Transgenic mice expressing human alpha-synuclein in noradrenergic neurons develop locus coeruleus pathology and non-motor features of Parkinson's disease

Degeneration of locus coeruleus neurons and dysregulation of noradrenergic signaling are ubiqutious features of Parkinson9s disease (PD). The LC is among the first brain regions affected by α-synuclein (asyn) pathology, yet how asyn affects these neurons remains unclear. LC-derived norepinephrine (NE) can stimulate neuroprotective mechanisms and modulate immune cells, while dysregulation of NE neurotransmission may exacerbate disease progression, particularly non-motor symptoms, and contribute to the chronic neuroinflammation associated with PD pathology. Although transgenic mice overexpressing asyn have previously been developed, transgene expression is usually driven by pan-neuronal promoters and thus has not been selectively targeted to LC neurons. Here we report a novel transgenic mouse expressing human wild-type asyn under control of the noradrenergic-specific dopamine β-hydroxylase promoter.
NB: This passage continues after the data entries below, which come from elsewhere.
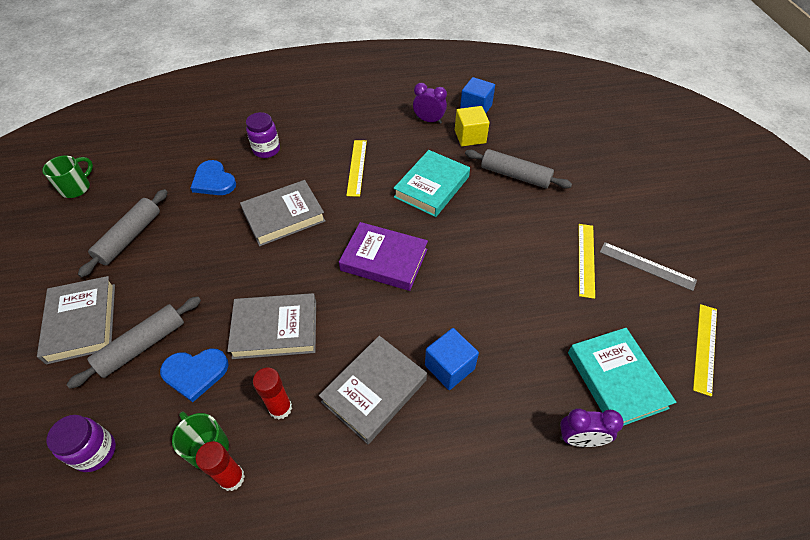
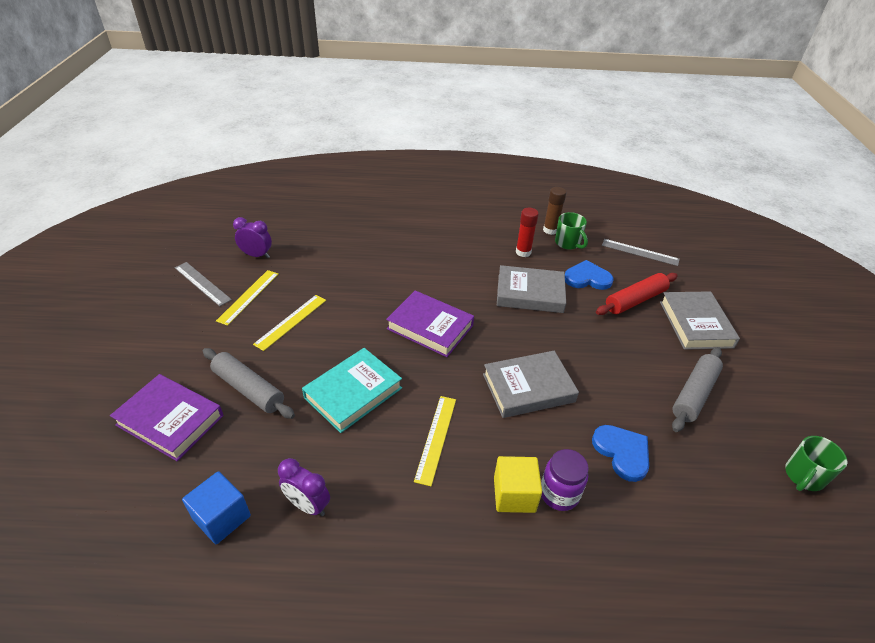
camera: 170 degrees left, 10 degrees down
purple jar [46,415,116,472] -> grey ruler [602,239,680,266]
grey rolling pin [66,296,201,389] -> red rolling pin [596,273,678,315]
red glue stick [196,441,245,491] -> brown glue stick [543,187,566,235]
grey book [319,336,427,444] -> none
blue cube [425,328,479,390] -> none
yellow cube [455,106,490,146] -> yellow cube moved to [494,456,542,513]
purple clock [560,408,624,447] -> purple clock moved to [233,217,272,258]
turquoise book [568,328,676,426] -> none
yellow ruler [693,304,717,397] -> yellow ruler moved to [253,295,326,351]
none -> purple book [110,374,224,461]

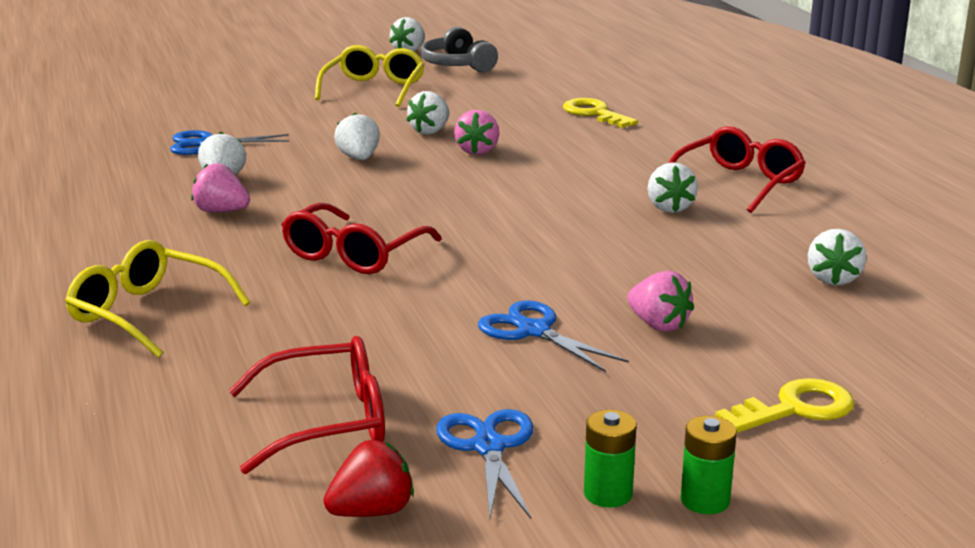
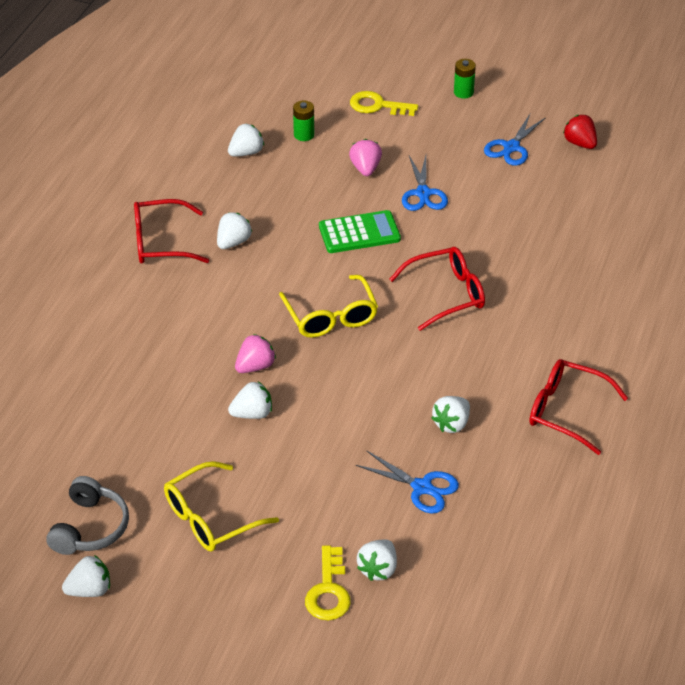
camera: 140 degrees left, 20 degrees up
yellow glasses [65,240,250,358] -> yellow glasses moved to [279,275,378,338]
pink strawberry [191,163,250,212] -> none
red glasses [229,336,385,474] -> red glasses moved to [529,359,628,455]
red strawberry [323,440,414,517] -> red strawberry turned 45 degrees clockwise [563,115,597,149]
white strawberry [334,113,380,160] -> white strawberry moved to [357,539,397,581]
yellow key [563,98,638,128] -> yellow key moved to [305,545,351,620]
green battery [584,410,637,508] -> green battery moved to [293,101,314,141]
none -> green calculator [319,210,401,253]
These mice developed asyn aggregates in LC neurons, alterations in hippocampal and LC microglial abundance, upregulated GFAP expression, degeneration of LC fibers, decreased striatal dopamine metabolism, and age-dependent behaviors reminiscent of non-motor symptoms of PD. These mice provide novel insights into how asyn pathology affects LC neurons and how LC dysfunction may contribute to early PD pathology.